MTN’s South Sudan unit said it has lost about 10% of its subscribers since violence flared in July and half its transmission sites are offline, as the subsidiary of Africa’s biggest mobile-phone company by sales tries to ride out a three-year civil war.
Most customers lost were in the region of Equatoria, which has been driven by insecurity in the aftermath of fighting in the capital, Juba, about 11 months ago, said Khumbulani Dhlomo, MTN South Sudan’s head of corporate services. The operator previously had about 1.2-million subscribers.
“We have seen most customers either being displaced or leaving jobs or leaving the country,” Dhlomo said in an interview in Juba. As an economic crisis caused by the war continues, “some just left using MTN because they don’t have income”, he said.

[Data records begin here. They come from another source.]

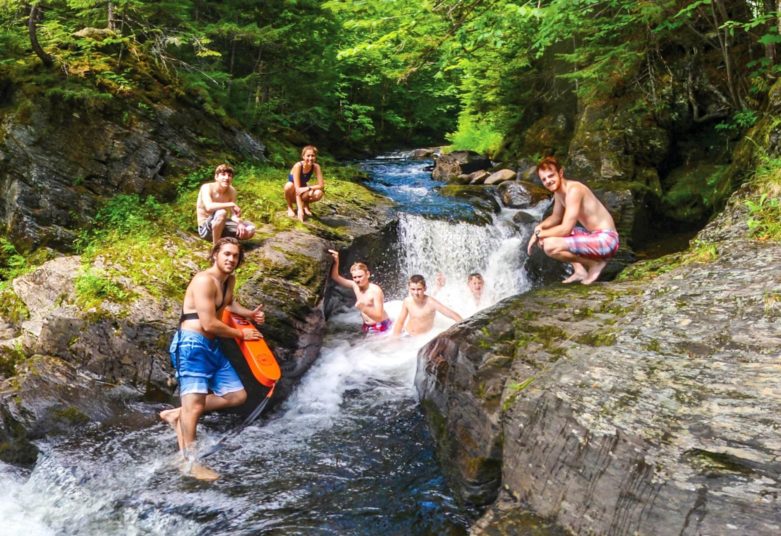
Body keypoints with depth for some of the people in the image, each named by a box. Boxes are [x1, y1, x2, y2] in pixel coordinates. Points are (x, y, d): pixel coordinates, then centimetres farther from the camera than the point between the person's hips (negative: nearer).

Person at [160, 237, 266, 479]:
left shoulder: (229, 280, 14)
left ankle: (177, 414, 13)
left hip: (211, 346, 9)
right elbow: (209, 324, -20)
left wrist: (250, 314, 17)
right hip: (192, 344, -9)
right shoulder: (204, 280, -15)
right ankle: (189, 462, -10)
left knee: (237, 395, 9)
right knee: (195, 402, -16)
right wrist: (241, 334, -7)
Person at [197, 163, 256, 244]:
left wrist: (240, 223, -25)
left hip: (221, 225, 6)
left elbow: (233, 214, -3)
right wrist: (232, 204, -35)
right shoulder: (207, 187, -18)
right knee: (221, 212, -37)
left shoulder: (231, 191, -1)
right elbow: (209, 207, -37)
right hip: (206, 228, -6)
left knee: (250, 229, -10)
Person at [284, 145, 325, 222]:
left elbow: (321, 185, -17)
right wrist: (300, 209, -38)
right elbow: (297, 189, -32)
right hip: (293, 194, -3)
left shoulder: (316, 167, -15)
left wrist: (308, 188, -34)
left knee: (319, 193, -28)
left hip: (303, 192, 3)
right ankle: (290, 207, -8)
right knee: (289, 185, -37)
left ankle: (305, 205, 4)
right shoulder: (298, 166, -26)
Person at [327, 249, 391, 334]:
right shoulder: (355, 285, -1)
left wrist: (363, 308, -42)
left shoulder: (376, 290, -21)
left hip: (380, 327, -7)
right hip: (366, 327, 7)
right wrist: (336, 261, -15)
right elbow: (335, 277, 2)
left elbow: (379, 316, -25)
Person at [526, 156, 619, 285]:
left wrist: (538, 235, -13)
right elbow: (556, 217, 23)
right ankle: (580, 270, 7)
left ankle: (596, 263, -6)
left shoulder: (574, 190, -20)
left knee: (550, 246, -25)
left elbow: (566, 229, -25)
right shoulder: (558, 191, 8)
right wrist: (540, 227, 2)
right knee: (546, 236, 16)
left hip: (605, 239, -10)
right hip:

The country has seen its currency collapse and inflation surge above 400% since conflict erupted in December 2013 and curbed crude output. The International Monetary Fund said the economy probably contracted as much as 6.9% in the 2015-16 financial year. The landlocked country has sub-Saharan Africa’s third-largest crude reserves and is pumping as little as 120,000 barrels per day.
MTN South Sudan said in August that its network in a number of states was affected and that insecurity meant it was not able to do routine maintenance. Only about 190 of MTN’s almost 400 nationwide transmission sites are operational, Dhlomo said. In the same interview, CEO Philip Besiimire said while investment was “very tough” given the economic crisis, MTN was committed to staying put and restoring services.
The company competes with Zain South Sudan, a unit of Kuwait’s largest cellphone provider, which said in August that it had reduced operations and cut expatriate staff to survive the crisis.
“We believe the story of South Sudan will change, that this country will turn the corner,” Besiimire said. “Things will get better because no situation is permanent.”